■ **Document**
####################
Perl / PPCs

This repository is for Requests For Comments - proposals to change the Perl language.
61 stars 22 forks source link

Lexically Require Module #36

Open Ovid opened 1 year ago

Ovid commented 1 year ago

Perl a P5P discussion, this PPC proposes a syntax for lexically requiring modules to avoid fragile transitive dependencies.

Grinnz commented 1 year ago

I find this cognitively difficult, at the implementation and logical levels. I apologize if I'm misunderstanding things or this has been covered in the discussion.

If it's meant to affect only the keyword parser (which could actually be done lexically) then it would not do much of anything because it would not be able to affect code outside of its scope which would just treat Some::Module as a string and defer the lookup to runtime.

If it's meant to affect it at runtime then the effect would be dynamic and not lexical, and this seems incredibly complicated (tearing down the whole package namespace?)

From the user point of view, it seems confusing as it's called "lexically require" yet requiring a module runs arbitrary import methods (and the whole body of the module) which almost always have non-lexical effects.

demerphq commented 1 year ago

If it's meant to affect it at runtime then the effect would be dynamic and not lexical, and this seems incredibly complicated (tearing down the whole package namespace?)

Speaking abstractly and independently from the actual text of ovids proposal I don't see why it would that difficult to maintain a hash of permission data that models "from this package you are allowed to access that package". Every time we did a method lookup we would check the current package, and see if the permission hash allows access to the other package, if it didnt we would throw an exception. Obviously it would slow down such calls, maybe significantly, but perhaps it could be implemented in a way that one need not pay this price in production code.
####################
■ **Records supplied**
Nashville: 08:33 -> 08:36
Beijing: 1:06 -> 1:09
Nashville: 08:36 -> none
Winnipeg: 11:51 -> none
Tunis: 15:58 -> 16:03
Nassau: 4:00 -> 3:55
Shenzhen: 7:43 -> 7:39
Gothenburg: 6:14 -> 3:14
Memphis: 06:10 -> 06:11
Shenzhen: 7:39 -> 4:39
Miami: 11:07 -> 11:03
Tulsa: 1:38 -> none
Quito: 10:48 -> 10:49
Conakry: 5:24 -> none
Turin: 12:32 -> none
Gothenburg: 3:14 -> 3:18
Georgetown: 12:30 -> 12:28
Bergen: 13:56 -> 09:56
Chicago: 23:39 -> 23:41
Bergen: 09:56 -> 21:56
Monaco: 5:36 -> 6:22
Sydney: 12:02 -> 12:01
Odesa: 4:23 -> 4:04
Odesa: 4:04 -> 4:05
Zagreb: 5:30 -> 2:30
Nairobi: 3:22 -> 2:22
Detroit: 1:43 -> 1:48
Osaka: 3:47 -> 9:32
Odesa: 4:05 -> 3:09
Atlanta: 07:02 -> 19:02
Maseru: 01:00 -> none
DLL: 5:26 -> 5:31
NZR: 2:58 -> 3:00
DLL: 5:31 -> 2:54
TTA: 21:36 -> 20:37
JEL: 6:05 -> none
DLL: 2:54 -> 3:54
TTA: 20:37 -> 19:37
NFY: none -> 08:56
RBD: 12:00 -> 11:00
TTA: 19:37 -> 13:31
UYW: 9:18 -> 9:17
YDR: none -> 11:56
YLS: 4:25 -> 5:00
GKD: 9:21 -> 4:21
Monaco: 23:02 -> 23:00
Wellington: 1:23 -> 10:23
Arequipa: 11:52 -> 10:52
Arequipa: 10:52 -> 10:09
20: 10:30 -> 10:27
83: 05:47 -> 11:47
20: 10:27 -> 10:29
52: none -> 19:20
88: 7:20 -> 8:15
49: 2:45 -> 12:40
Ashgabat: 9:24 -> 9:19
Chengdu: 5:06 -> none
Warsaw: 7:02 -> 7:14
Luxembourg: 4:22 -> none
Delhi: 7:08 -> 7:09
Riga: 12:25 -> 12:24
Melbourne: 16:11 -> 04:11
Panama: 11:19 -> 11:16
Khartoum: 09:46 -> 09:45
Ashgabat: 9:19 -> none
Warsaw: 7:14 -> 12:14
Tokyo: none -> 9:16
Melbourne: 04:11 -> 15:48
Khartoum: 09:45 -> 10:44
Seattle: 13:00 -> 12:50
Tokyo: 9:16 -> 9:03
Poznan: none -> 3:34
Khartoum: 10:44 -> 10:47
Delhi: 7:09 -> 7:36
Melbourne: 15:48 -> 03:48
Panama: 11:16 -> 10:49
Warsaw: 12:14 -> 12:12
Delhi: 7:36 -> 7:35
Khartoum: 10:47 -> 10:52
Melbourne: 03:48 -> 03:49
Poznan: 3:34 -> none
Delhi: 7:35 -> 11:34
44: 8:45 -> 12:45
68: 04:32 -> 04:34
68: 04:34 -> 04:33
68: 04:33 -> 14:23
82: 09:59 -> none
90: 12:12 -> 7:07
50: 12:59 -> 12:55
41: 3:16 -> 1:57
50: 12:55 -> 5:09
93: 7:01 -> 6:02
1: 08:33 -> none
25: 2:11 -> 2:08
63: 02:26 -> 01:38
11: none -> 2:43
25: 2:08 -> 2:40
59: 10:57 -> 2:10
####################
■ **To-do list**
A - Answer these from the Perl PPC thread:
(i) How many forks does the repository have?
(ii) What number does the "Lexically Require Module" issue carry?
(iii) In demerphq's comment, what would be thrown when the permission hash does not allow access to the other package?
B - Carry the Perl PPC thread on past its last comment.
The listing has nothing to do with the Perl PPC thread.

■ **Task responses**
A -
(i) 22
(ii) 36
(iii) An exception

B -
Grinnz commented 1 year ago

If it's meant to affect it at runtime then the effect would be dynamic and not lexical, and this seems incredibly complicated (tearing down the whole package namespace?)

Speaking abstractly and independently from the actual text of ovids proposal I don't see why it would that difficult to maintain a hash of permission data that models "from this package you are allowed to access that package". Every time we did a method lookup we would check the current package, and see if the permission hash allows access to the other package, if it didnt we would throw an exception.

Performance concerns aside, the fundamental problem here is that the design of this feature is to change behavior everywhere except in its scope, i.e. all existing code would no longer be able to call methods by default. The only way I could see that working is if there was another feature that applied such a restriction in that scope.

demerphq commented 1 year ago

change behavior everywhere except in its scope

Do you mean what I said, or what Ovid wrote? I have only skimmed Ovids text so maybe I missed something. As far as what i wrote I would implement it in such a way that it would only apply if the current package was registered in the top level of the hash. Something like this code:

if (my $allowed = $namespace_permission{$from_pack}) {
  unless ($allowed->{$to_pack}) { 
    die "You cannot call a method in $to_pack from $from_pack without requiring $to_pack explicitly" 
  }
}

So when the user enabled the feature in a given package we would add a subhash under the key $from_pack. When they required a given package we would basically do $namespace_permission{$from_pack}{$to_pack}++.

Am I misunderstanding your point?

Grinnz commented 1 year ago

I'm referring to the feature proposed, which only involves a feature declaration in the scope where the module is required.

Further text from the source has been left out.